### Request 1
Please print the part of the valgrind thread starting at "There is no" and ending at "Seward et al.".
### Request 2
Decide whether each statement below agrees with the valgrind thread. Answer yes or no for each and quote the words that settle it.
(a) Valgrind and the client program it runs execute in a single process.
(b) In the sleep example, valgrind's report shows memory leaks.
(c) When the process is stopped with kill -9, valgrind's exit handlers still run.
### Request 3
According to the valgrind thread, why is kill -9 an exception to valgrind producing its report?

34

Killing the valgrind process itself leaves no report on the inner process' execution.

Is it possible to send a terminate signal to a process running inside valgrind?

Antonio Pérez
  • 6,702
  • 4
  • 36
  • 61

1 Answers1

32

There is no "inner process" as both valgrind itself and the client program it is running execute in a single process.

Signals sent to that process will be delivered to the client program as normal. If the signal causes the process to terinate then valgrind's normal exit handlers will run and (for example) report any leaks.

So, for example, if we start valgrind on a sleep command:

bericote [~] % valgrind sleep 240
==9774== Memcheck, a memory error detector
==9774== Copyright (C) 2002-2010, and GNU GPL'd, by Julian Seward et al.
==9774== Using Valgrind-3.6.1 and LibVEX; rerun with -h for copyright info
==9774== Command: sleep 240
==9774== 

then kill that command:

bericote [~] % kill -TERM 9774

then the process will exit and valgrind's exit handlers will run:

==9774== 
==9774== HEAP SUMMARY:
==9774==     in use at exit: 0 bytes in 0 blocks
==9774==   total heap usage: 30 allocs, 30 frees, 3,667 bytes allocated
==9774== 
==9774== All heap blocks were freed -- no leaks are possible
==9774== 
==9774== For counts of detected and suppressed errors, rerun with: -v
==9774== ERROR SUMMARY: 0 errors from 0 contexts (suppressed: 6 from 6)
[1]    9774 terminated  valgrind sleep 240

The only exception would be for kill -9 as in that case the process is killed by the kernel without ever being informed of the signal so valgrind has no opportunity to do anything.

### Supplied data
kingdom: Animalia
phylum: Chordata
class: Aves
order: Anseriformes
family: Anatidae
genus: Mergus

### Full output 1
There is no "inner process" as both valgrind itself and the client program it is running execute in a single process.

Signals sent to that process will be delivered to the client program as normal. If the signal causes the process to terinate then valgrind's normal exit handlers will run and (for example) report any leaks.

So, for example, if we start valgrind on a sleep command:

bericote [~] % valgrind sleep 240
==9774== Memcheck, a memory error detector
==9774== Copyright (C) 2002-2010, and GNU GPL'd, by Julian Seward et al.

### Full output 2
(a) Yes: "both valgrind itself and the client program it is running execute in a single process"
(b) No: "All heap blocks were freed -- no leaks are possible"
(c) No: "the process is killed by the kernel without ever being informed of the signal so valgrind has no opportunity to do anything"

### Full output 3
With kill -9, the kernel kills the process without the process ever being informed of the signal. Because of this, valgrind has no opportunity to do anything, so its exit handlers cannot run.